### Document
▬▬▬▬▬▬

Digitalisation des achats : des intentions au déploiement
S'ils ont encore du mal à se généraliser, les projets de digitalisation des processus achats sont dans toutes les têtes, selon l'étude PWC Europe. 2019 pourrait bien être une année charnière en la matière. L'intelligence artificielle et ses promesses notamment sont au coeur des perspectives.
Je m'abonneLe spécialiste du conseil et de l'audit PwC vient de publier les résultats de son étude 2019 sur la digitalisation des pratiques relatives aux achats. Premier constat éloquent : cette tendance devient aujourd'hui bien plus concrète. En Europe comme en France, 2,5 processus sur 7 sont désormais digitalisés en moyenne, contre 1,5 processus sur 7 en 2017. L'étude indique que 63 % des directions achats européennes (52 % des directions achats françaises) projettent des investissements dans au moins 4 technologies. 60 % des entreprises interrogées ont entamé la digitalisation de processus stratégiques, concernant par exemple le sourcing, le prédictif ou la relation fournisseurs. Elles étaient seulement 21 % en 2017.

▬▬▬▬▬▬

### Travail à réaliser
Reformulez sous forme de liste le paragraphe de l'article qui commence par « S'ils ont encore du mal ». Gardez-en les faits principaux.

### Données extraites
▬▬▬▬▬▬

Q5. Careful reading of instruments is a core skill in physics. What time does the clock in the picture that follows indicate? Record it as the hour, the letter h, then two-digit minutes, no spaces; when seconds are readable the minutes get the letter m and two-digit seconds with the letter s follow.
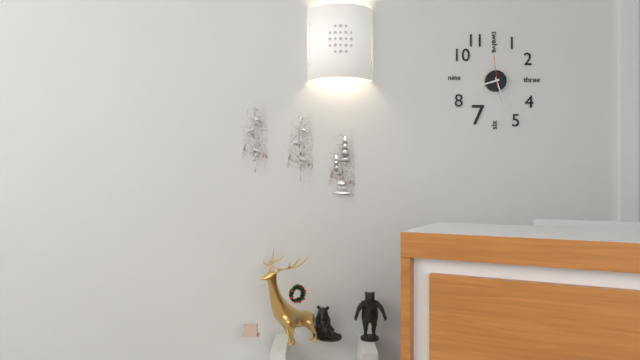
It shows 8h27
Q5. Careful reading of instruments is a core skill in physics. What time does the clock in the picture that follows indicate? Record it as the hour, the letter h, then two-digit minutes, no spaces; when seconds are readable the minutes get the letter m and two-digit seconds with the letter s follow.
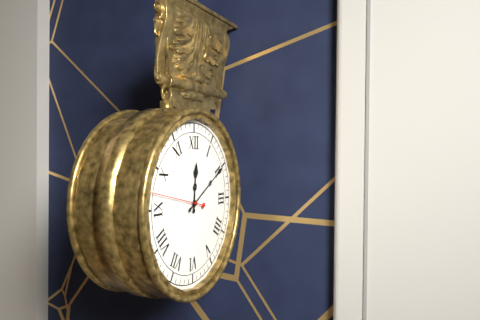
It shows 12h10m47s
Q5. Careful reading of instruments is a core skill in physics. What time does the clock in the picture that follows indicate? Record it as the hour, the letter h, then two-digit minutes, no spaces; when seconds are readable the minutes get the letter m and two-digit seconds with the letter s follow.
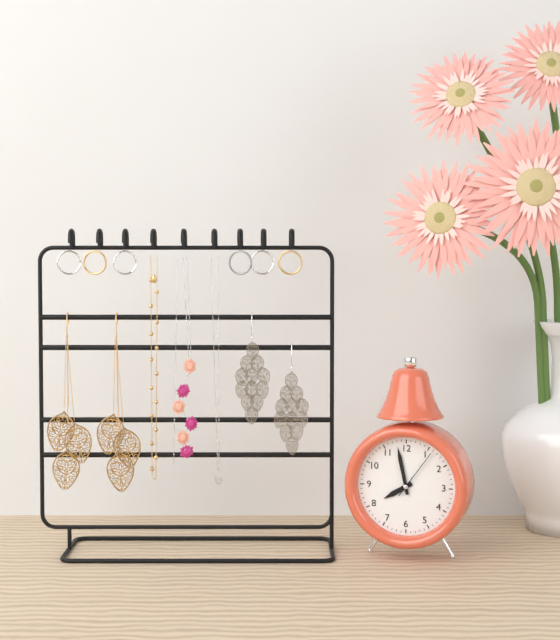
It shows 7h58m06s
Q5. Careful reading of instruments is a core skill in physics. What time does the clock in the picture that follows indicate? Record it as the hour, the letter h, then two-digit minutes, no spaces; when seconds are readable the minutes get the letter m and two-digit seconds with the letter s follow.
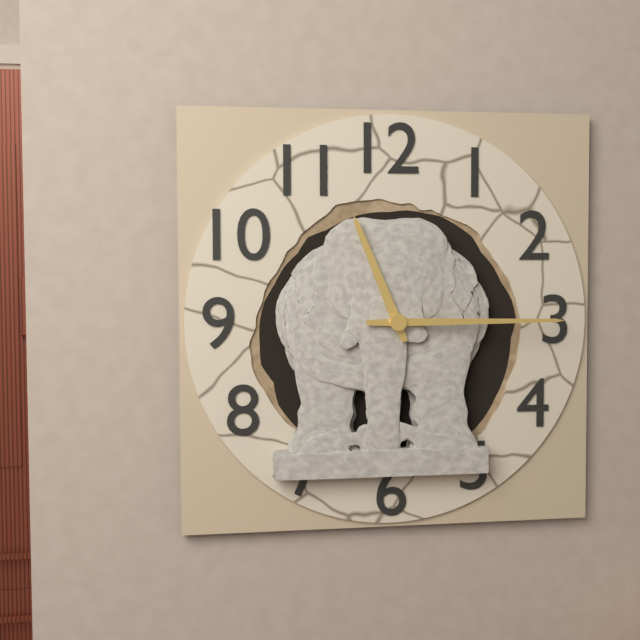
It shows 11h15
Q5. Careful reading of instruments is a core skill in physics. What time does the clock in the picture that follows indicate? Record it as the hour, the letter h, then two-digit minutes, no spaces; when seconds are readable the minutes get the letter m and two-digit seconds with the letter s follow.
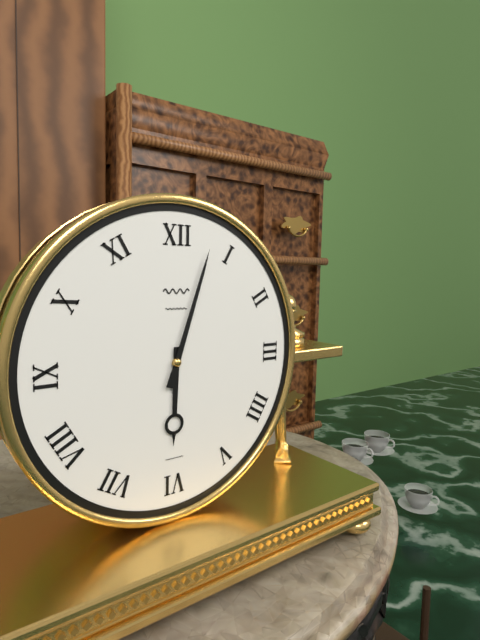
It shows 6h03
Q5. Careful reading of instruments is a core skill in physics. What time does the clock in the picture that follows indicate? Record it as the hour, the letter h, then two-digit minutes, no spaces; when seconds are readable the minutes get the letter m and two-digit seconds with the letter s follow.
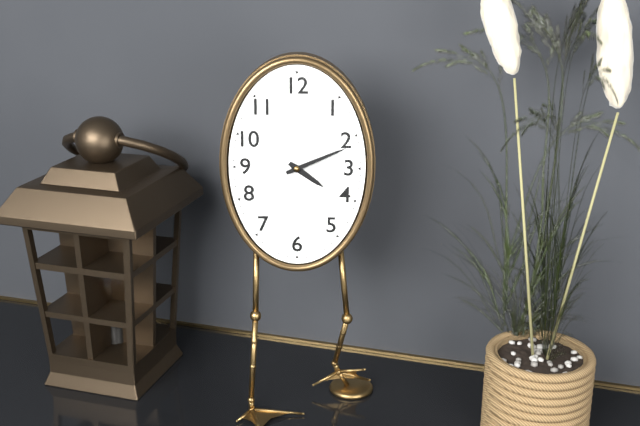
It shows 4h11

▬▬▬▬▬▬

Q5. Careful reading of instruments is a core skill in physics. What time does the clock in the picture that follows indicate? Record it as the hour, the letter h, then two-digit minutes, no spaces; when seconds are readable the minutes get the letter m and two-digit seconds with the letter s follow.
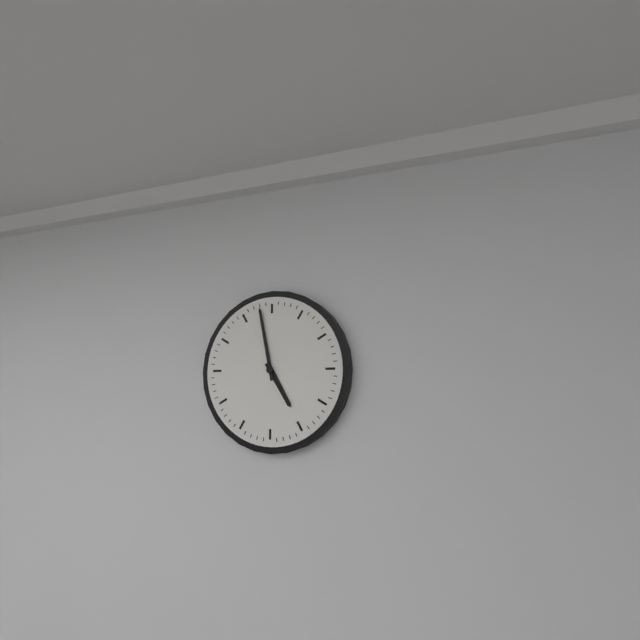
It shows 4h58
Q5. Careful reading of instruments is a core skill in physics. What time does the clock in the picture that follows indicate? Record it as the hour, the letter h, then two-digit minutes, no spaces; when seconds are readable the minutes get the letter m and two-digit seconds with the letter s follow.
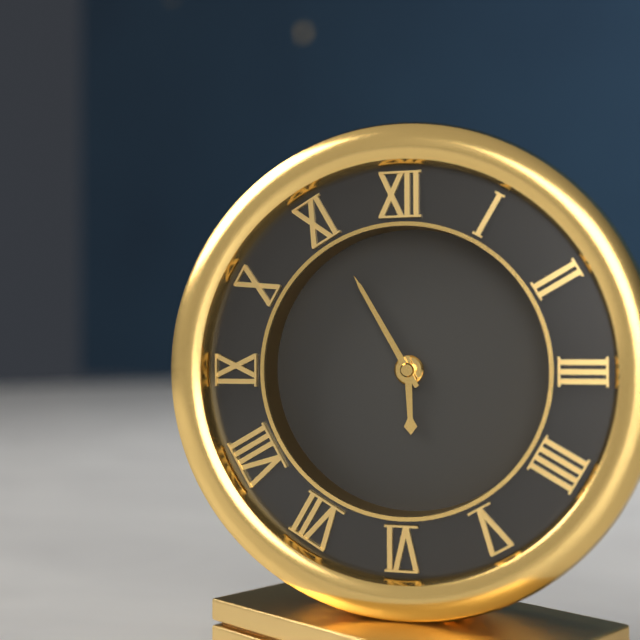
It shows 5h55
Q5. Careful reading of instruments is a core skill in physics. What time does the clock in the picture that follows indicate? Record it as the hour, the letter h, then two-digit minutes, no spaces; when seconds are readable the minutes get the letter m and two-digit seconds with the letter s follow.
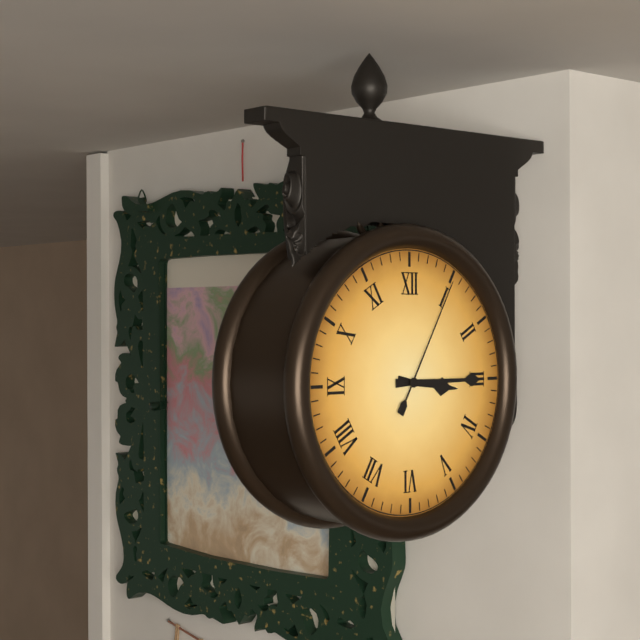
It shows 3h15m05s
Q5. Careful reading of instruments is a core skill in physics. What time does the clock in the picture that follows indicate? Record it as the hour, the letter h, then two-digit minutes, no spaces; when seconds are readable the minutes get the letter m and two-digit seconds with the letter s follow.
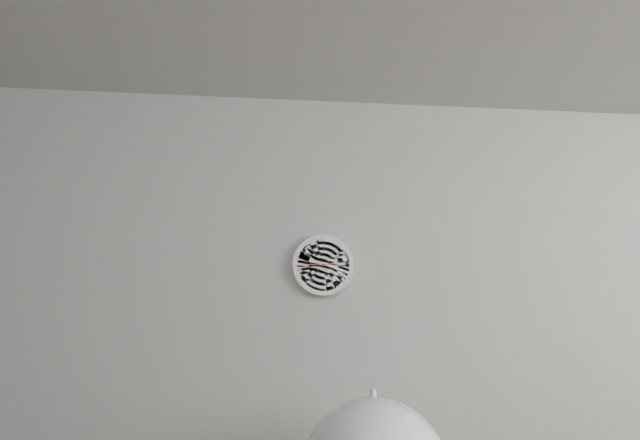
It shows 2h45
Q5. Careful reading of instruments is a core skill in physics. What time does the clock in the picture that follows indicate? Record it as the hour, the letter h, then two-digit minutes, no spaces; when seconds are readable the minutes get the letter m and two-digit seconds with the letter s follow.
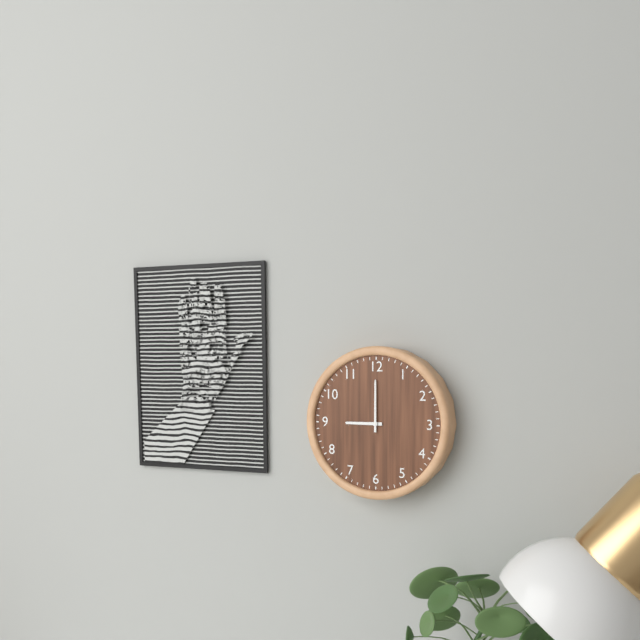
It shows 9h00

▬▬▬▬▬▬

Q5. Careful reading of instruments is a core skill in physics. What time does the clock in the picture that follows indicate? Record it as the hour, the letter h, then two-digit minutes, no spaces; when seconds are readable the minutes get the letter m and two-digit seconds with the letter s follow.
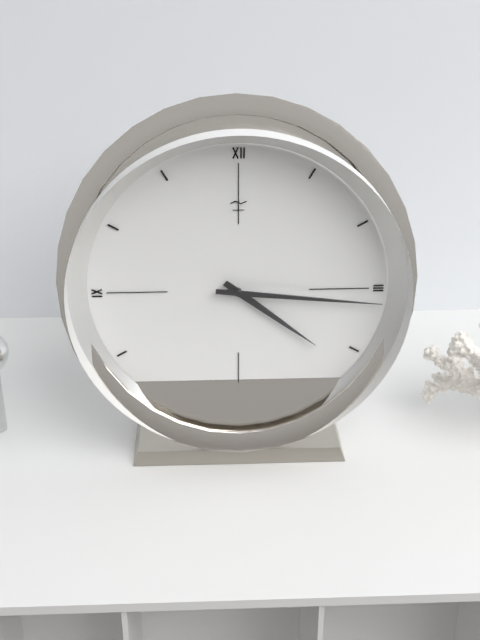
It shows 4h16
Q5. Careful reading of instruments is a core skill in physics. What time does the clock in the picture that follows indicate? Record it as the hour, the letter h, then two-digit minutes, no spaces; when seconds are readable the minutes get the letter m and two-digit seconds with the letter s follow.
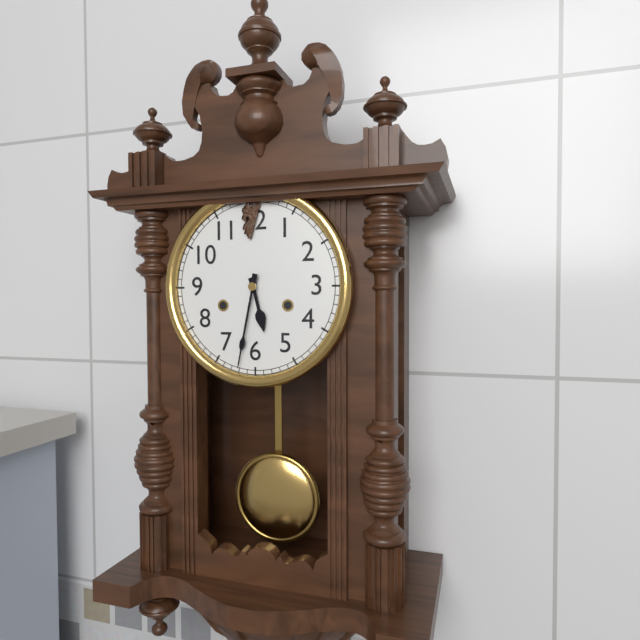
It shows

▬▬▬▬▬▬

### Résultat
- Selon l'étude PWC Europe, les projets de digitalisation des processus achats ont encore du mal à se généraliser, mais ils sont dans toutes les têtes.
- 2019 pourrait être une année charnière dans ce domaine.
- L'intelligence artificielle et ses promesses sont au cœur des perspectives.